Eine höhere Mehrwertsteuer, um Einnahmenausfälle auszugleichen, käme für ihn nicht in Frage, sagte Clement weiter. "Wir wollen und wir brauchen keine Mehrwertsteuererhöhung", stellte der Minister klar. "Bei der gegenwärtigen ausgesprochenen Schwäche der Binnennachfrage halte ich das für einen nicht gangbaren Weg."

Scheel forderte in der "Berliner Zeitung", die Bundesregierung müsse den Sparkurs noch konsequenter fortführen. Sie rief zudem die Bundesländer dazu auf, das Steuerpaket der Bundesregierung im Bundesrat nicht länger zu blockieren. Es wäre grässlich, wenn Deutschland den Stabilitätspakt der Europäischen Union (EU) in diesem Jahr wie im Vorjahr verletzen würde. "Wir wollen unter der Drei-Prozent-Grenze bleiben", sagte Scheel.

Der Haushalt des Bundes für 2003 beruht auf der bisherigen Wachstumsprognose von 1,5 % der Bundesregierung. Die Nettoneuverschuldung soll danach 18,9 Mrd. ? betragen. Clement hatte aber am Freitag klar gemacht, dass die Regierung in ihrem neuen Jahreswirtschaftsbericht von einem Wachstum von maximal 1,1 % ausgehen werde.

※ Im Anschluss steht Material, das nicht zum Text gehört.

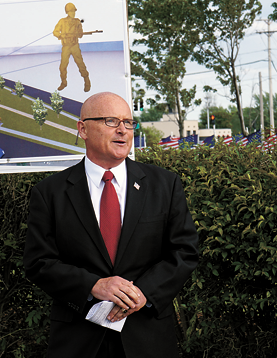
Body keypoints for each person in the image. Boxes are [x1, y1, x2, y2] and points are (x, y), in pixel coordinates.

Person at [23, 92, 198, 358]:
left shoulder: (164, 185)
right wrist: (94, 285)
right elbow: (39, 262)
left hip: (146, 338)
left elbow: (184, 252)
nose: (123, 130)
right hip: (78, 341)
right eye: (110, 121)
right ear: (83, 128)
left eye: (128, 123)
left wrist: (143, 293)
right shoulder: (50, 193)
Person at [53, 2, 91, 92]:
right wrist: (61, 35)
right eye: (71, 11)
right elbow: (55, 32)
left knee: (80, 64)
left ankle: (87, 81)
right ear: (67, 12)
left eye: (74, 11)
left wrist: (78, 33)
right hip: (66, 46)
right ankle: (64, 82)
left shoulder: (77, 21)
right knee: (63, 66)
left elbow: (81, 35)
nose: (73, 13)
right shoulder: (62, 21)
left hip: (74, 46)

Der Bericht soll am 29. Januar veröffentlicht werden.

Die Bundesregierung hatte Ende vergangen Jahres an die EU-Kommission gemeldet, dass das Haushaltsdefizit 2003 rund 2,75 % des Bruttoinlandsprodukt (BIP) betragen werde. Das Nachrichtenmagazin "Der Spiegel" berichtete, wegen des schwächeren Wachstums werde im Bundesfinanzministerium aber nicht mehr damit gerechnet, dass die Maastricht-Grenze von 3,0 % bei der Verschuldung unterschritten werde. Ein Ministeriumssprecherin nannte den Bericht "reine Spekulation".

Der saarländische SPD-Vorsitzende Heiko Maas hatte angesichts der Wirtschaftslage am Wochenende ein Aussetzen der Maastricht-Kriterien zur Neuverschuldung verlangt.